IFA 2001

Mit ISDN aus dem Auto ins Internet

Valcast stellt den serienreifen mobilen Internet-Router "Car-a-Wan" vor, der Breitbandsurfen im Auto ermöglichen soll.

Zur Internationalen Funkausstellung 2001 in Berlin präsentiert Valcast den Internetadapter Car-a-Wan. Lange vor der Markteinführung von UMTS soll damit das breitbandige Surfvergnügen im Auto kostengünstig möglich werden. Der Car-a-Wan-Adapter nutzt dabei das ganz normale GSM-Handynetz und die sogenannte HSCSD-Technik zur Kanalbündelung. So wird es laut Hersteller auch im Auto möglich, mit dem Laptop breitbandig (ähnlich der Kapazität von zwei ISDN-Leitungen) über das Handy-Netz im Internet zu surfen.

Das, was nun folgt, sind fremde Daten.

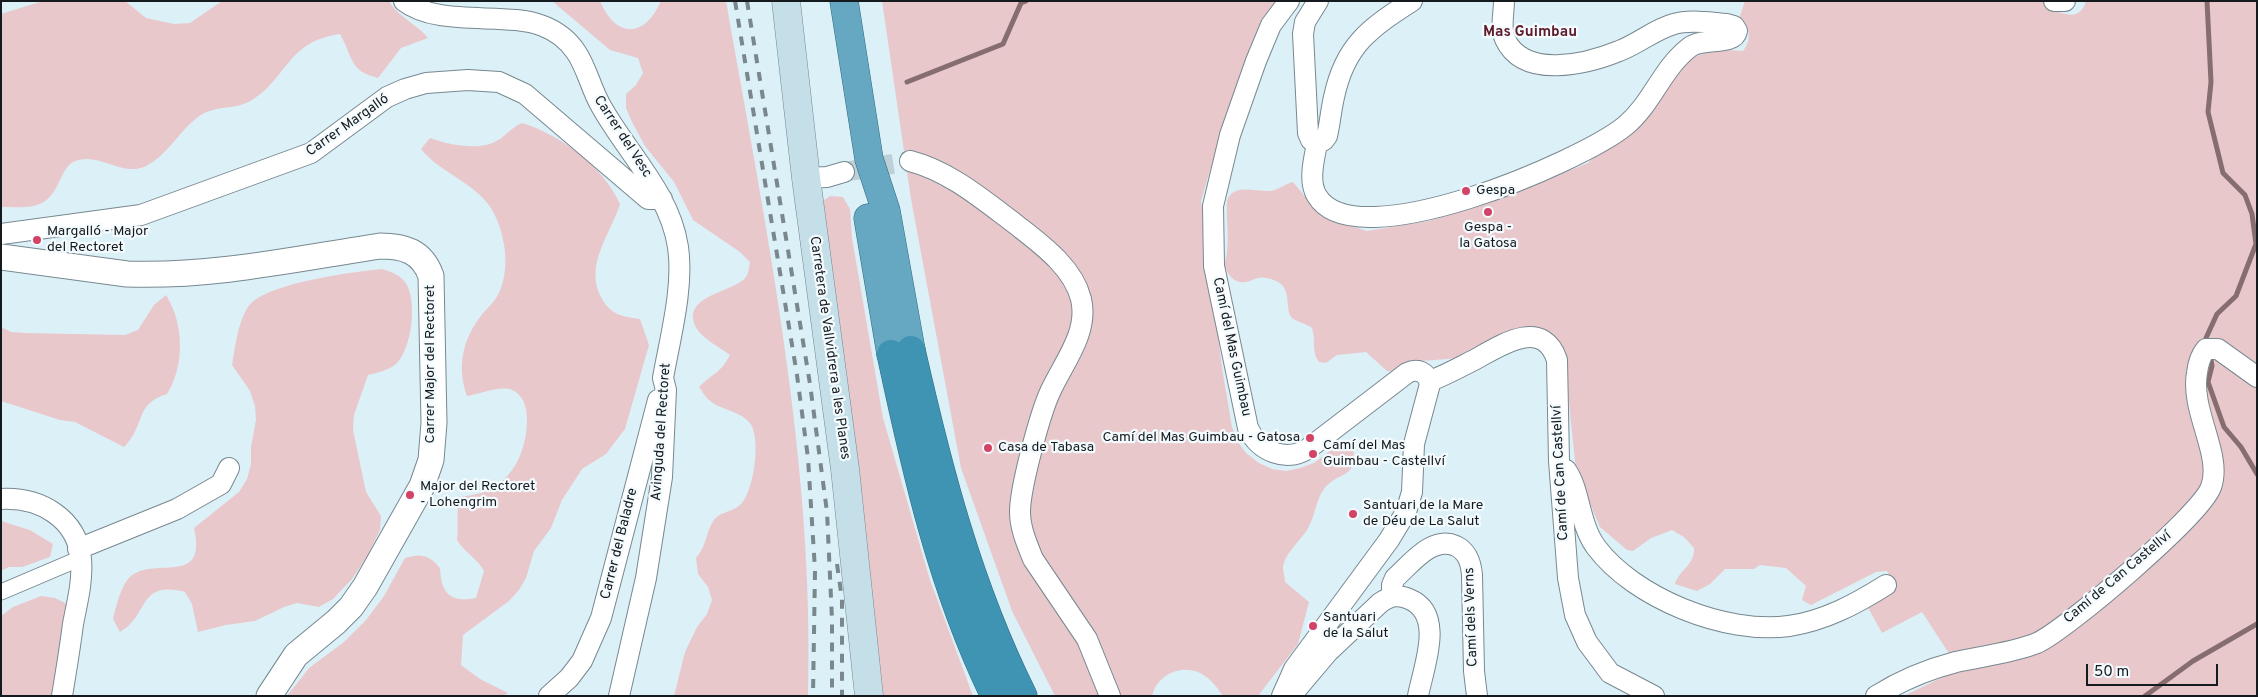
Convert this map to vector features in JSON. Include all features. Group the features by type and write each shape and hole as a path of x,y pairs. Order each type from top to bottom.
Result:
{"highway":[{"path":"844,1 869,159 886,211 901,352 921,492 942,562 962,618 995,696"},
{"path":"901,352 958,532 994,634 1023,696"}],"main road":[{"name":"Carretera de Vallvidrera a les Planes","path":"786,1 806,178 845,469 869,696"}],"street":[{"name":"Carrer del Vesc","path":"404,1 422,10 457,17 531,23 543,26 566,40 582,62 601,107 662,199"},
{"name":"Camí del Mas Guimbau","path":"1289,1 1271,26 1256,61 1230,135 1213,206 1214,266 1248,428 1256,441 1267,450 1295,455 1309,448 1407,373 1416,370 1422,372 1430,381"},
{"path":"1318,1 1305,22 1303,34 1309,136 1317,144 1314,189 1317,197 1330,209 1346,215 1383,217 1442,208 1559,164 1580,154 1625,126 1640,110 1668,69 1691,46 1709,40 1730,40 1735,37 1737,31 1734,26 1727,24 1679,23 1618,52 1563,65 1540,65 1528,62 1517,54 1505,39 1503,27 1504,1"},
{"path":"1317,144 1327,136 1342,68 1352,49 1368,32 1412,1"},
{"path":"2054,1 2065,1"},
{"name":"Carrer Margalló","path":"1,234 99,223 141,215 311,153 387,97 404,88 426,83 468,80 489,80 517,88 648,199 662,199"},
{"path":"910,161 925,165 978,196 1036,241 1065,269 1076,284 1081,299 1080,331 1050,392 1040,419 1021,498 1020,514 1024,535 1033,559 1086,639 1110,696"},
{"path":"806,178 827,177 844,172"},
{"name":"Avinguda del Rectoret","path":"619,696 646,578 662,477 666,390 663,378 680,262 676,236 662,199"},
{"name":"Carrer Major del Rectoret","path":"1,257 146,275 236,270 380,246 404,247 412,250 424,262 431,276 434,423 428,471 422,486 365,587 351,607 336,622 296,654 270,696"},
{"name":"Camí de Can Castellví","path":"1430,381 1507,342 1524,337 1540,339 1552,348 1557,360 1559,461 1568,578 1575,615 1580,629 1595,655 1610,673 1654,696"},
{"name":"Camí de Can Castellví","path":"1876,696 1938,668 2038,642 2056,631 2152,553 2199,506 2212,486 2214,473 2212,459 2195,394 2198,362 2202,353 2206,349 2218,349 2257,377"},
{"name":"Carrer del Baladre","path":"549,696 569,678 582,662 601,618 663,378"},
{"path":"1283,696 1294,669 1389,540 1406,512 1412,492 1414,444 1430,388 1430,381"},
{"path":"1559,461 1568,472 1588,534 1598,550 1629,580 1668,603 1690,612 1753,625 1788,626 1833,614 1857,603 1886,585"},
{"path":"1,592 78,547 177,509 221,484 229,468"},
{"path":"1,499 21,499 42,506 59,516 78,547 80,582 62,696"},
{"name":"Camí dels Verns","path":"1392,596 1392,585 1395,578 1429,548 1442,543 1449,544 1466,553 1471,565 1472,575 1474,671 1477,696"},
{"path":"1283,696 1295,691 1328,652 1380,603 1392,596 1404,597 1414,601 1423,609 1429,619 1429,638 1418,696"}],"shaded area":[{"path":"43,1 125,1 146,18 174,24 190,23 222,1 389,1 398,12 428,38 401,48 378,78 369,75 357,67 340,34 322,38 298,52 274,81 252,100 239,105 211,110 198,117 161,156 146,166 128,169 91,159 82,159 69,165 55,190 43,202 30,207 1,207 1,14"},
{"path":"552,1 600,1 614,22 630,29 639,27 647,22 661,1 726,1 757,173 785,347 796,434 804,522 808,609 808,696 674,696 685,652 697,627 707,614 712,600 708,587 698,574 696,558 714,520 740,505 745,499 755,464 756,451 753,429 749,422 740,415 713,403 699,387 719,370 730,355 700,333 693,318 695,309 701,302 746,277 750,262 740,252 693,220 674,182 645,146 626,108 626,94 636,85 643,73 638,58 610,50"},
{"path":"882,1 1278,1 1217,147 1201,201 1222,368 1232,427 1238,442 1246,453 1259,463 1272,469 1286,471 1300,468 1314,463 1338,445 1353,446 1354,457 1350,470 1324,489 1308,528 1290,551 1285,561 1283,567 1285,582 1309,602 1298,644 1258,696 1223,696 1204,675 1185,670 1171,673 1164,677 1159,682 1152,696 1055,696 1012,611 961,468 911,199"},
{"path":"1745,1 2041,1 2059,12 2072,15 2083,9 2086,1 2257,1 2257,696 1904,696 1957,670 1950,655 1922,612 1882,633 1867,606 1895,586 1887,571 1876,572 1811,605 1802,600 1806,586 1786,568 1760,565 1754,569 1725,569 1710,584 1697,591 1675,584 1694,554 1694,548 1684,537 1672,530 1651,538 1633,551 1627,550 1600,527 1576,471 1564,355 1552,334 1537,330 1460,358 1408,362 1394,372 1387,371 1366,352 1337,355 1326,363 1319,362 1314,350 1312,328 1292,318 1285,289 1281,284 1263,278 1240,282 1232,278 1227,271 1225,264 1228,245 1227,201 1230,195 1239,190 1270,191 1293,182 1312,205 1332,220 1367,231 1429,221 1490,203 1588,163 1688,59 1706,53 1709,49 1743,51 1749,37 1748,28 1740,16"},
{"path":"522,123 551,135 579,154 603,177 613,190 620,204 597,260 596,283 604,302 612,311 627,317 640,319 649,345 625,429 606,454 582,469 562,500 551,528 534,551 526,578 519,590 509,601 463,635 461,665 480,679 508,693 503,696 287,696 309,668 344,642 366,620 384,596 405,558 425,556 429,558 440,568 445,590 449,595 460,599 476,598 484,571 457,540 459,497 490,490 510,473 518,460 524,443 527,422 526,412 524,402 512,390 496,389 467,396 462,375 465,345 474,326 497,297 503,283 505,250 503,238 496,217 484,199 476,191 438,165 421,149 430,138 465,146 492,143"},
{"path":"830,196 843,197 850,209 852,238 883,418 930,580 973,696 880,696 871,636 865,527 820,203"},
{"path":"382,269 392,272 405,282 411,300 411,324 402,357 396,364 386,370 368,375 354,415 353,430 366,492 381,516 380,530 368,555 352,579 333,599 319,607 297,603 255,621 226,625 198,632 192,604 185,592 159,591 151,595 136,617 120,632 113,619 121,593 128,579 138,572 150,569 185,565 193,558 196,547 194,528 239,492 247,479 251,464 251,447 256,420 255,406 250,391 232,365 239,327 248,307 257,299 272,291 290,285 331,276"},
{"path":"166,295 172,306 179,331 180,344 177,371 167,394 149,403 131,439 124,447 75,422 60,420 1,401 1,327 11,332 25,333 125,335 138,330 154,305"},
{"path":"1,521 30,530 53,544 50,557 22,567 9,567 1,571"},
{"path":"41,596 55,598 67,604 67,618 53,696 1,696 1,616 13,607"}],"waterway":[{"path":"907,82 1003,44 1021,3 1026,1"},
{"path":"2207,1 2211,82 2208,112 2223,173 2245,195 2252,214 2256,244 2236,296 2217,314 2206,338 2207,344"},
{"path":"2210,354 2212,366 2208,382 2224,427 2241,447 2257,474"},
{"path":"2145,696 2193,661 2257,624"}],"tunnel":[{"path":"844,172 910,161"}],"railway":[{"path":"735,1 797,375 808,458 815,570 813,696"},
{"path":"747,1 810,384 827,512 832,619 832,696"},
{"path":"837,564 842,599 842,696"}],"place":[{"name":"Gespa","path":"1466,191"},
{"name":"Gespa - la Gatosa","path":"1488,212"},
{"name":"Margalló - Major del Rectoret","path":"37,240"},
{"name":"Camí del Mas Guimbau - Gatosa","path":"1310,438"},
{"name":"Casa de Tabasa","path":"988,448"},
{"name":"Camí del Mas Guimbau - Castellví","path":"1313,454"},
{"name":"Major del Rectoret - Lohengrim","path":"410,495"},
{"name":"Santuari de la Mare de Déu de La Salut","path":"1353,514"},
{"name":"Santuari de la Salut","path":"1313,626"}],"district":[{"name":"Mas Guimbau","path":"1530,33"}]}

Stabile Verbindung auch auf der Autobahn

Aufgrund der hohen Bandbreite soll sich ein mit der Car-a-Wan-Technologie ausgestattetes Fahrzeug nicht nur zum Surfen oder zur Kommunikation per E-Mail eignen. Mit Hilfe des Car-a-Wan werden sogar Videoübertragung oder Live-Streaming aus dem bewegten Fahrzeug möglich. Der Einsatz des Internet-Adapters sei deshalb nicht nur für Passagiere, sondern auch für Webredaktionen und TV-Anbieter interessant – so Valcast-Geschäftsführer Florian Kempff. Er betonte gegenüber autouniversum die große Stabilität der Verbindung, in die „viel Hirnschmalz“ investiert wurde: Zwar könne beim – in bewegten Fahrzeugen – permanent nötigen Funkzellen-Wechsel eine der insgesamt vier Verbindungen abreißen, aber nicht zwangsläufig alle. Auch bei Fahrten durch „Funklöcher“ wie Tiefgaragen oder kürzere Tunnel würde nicht sofort die gesamte Internet-Verbindung getrennt.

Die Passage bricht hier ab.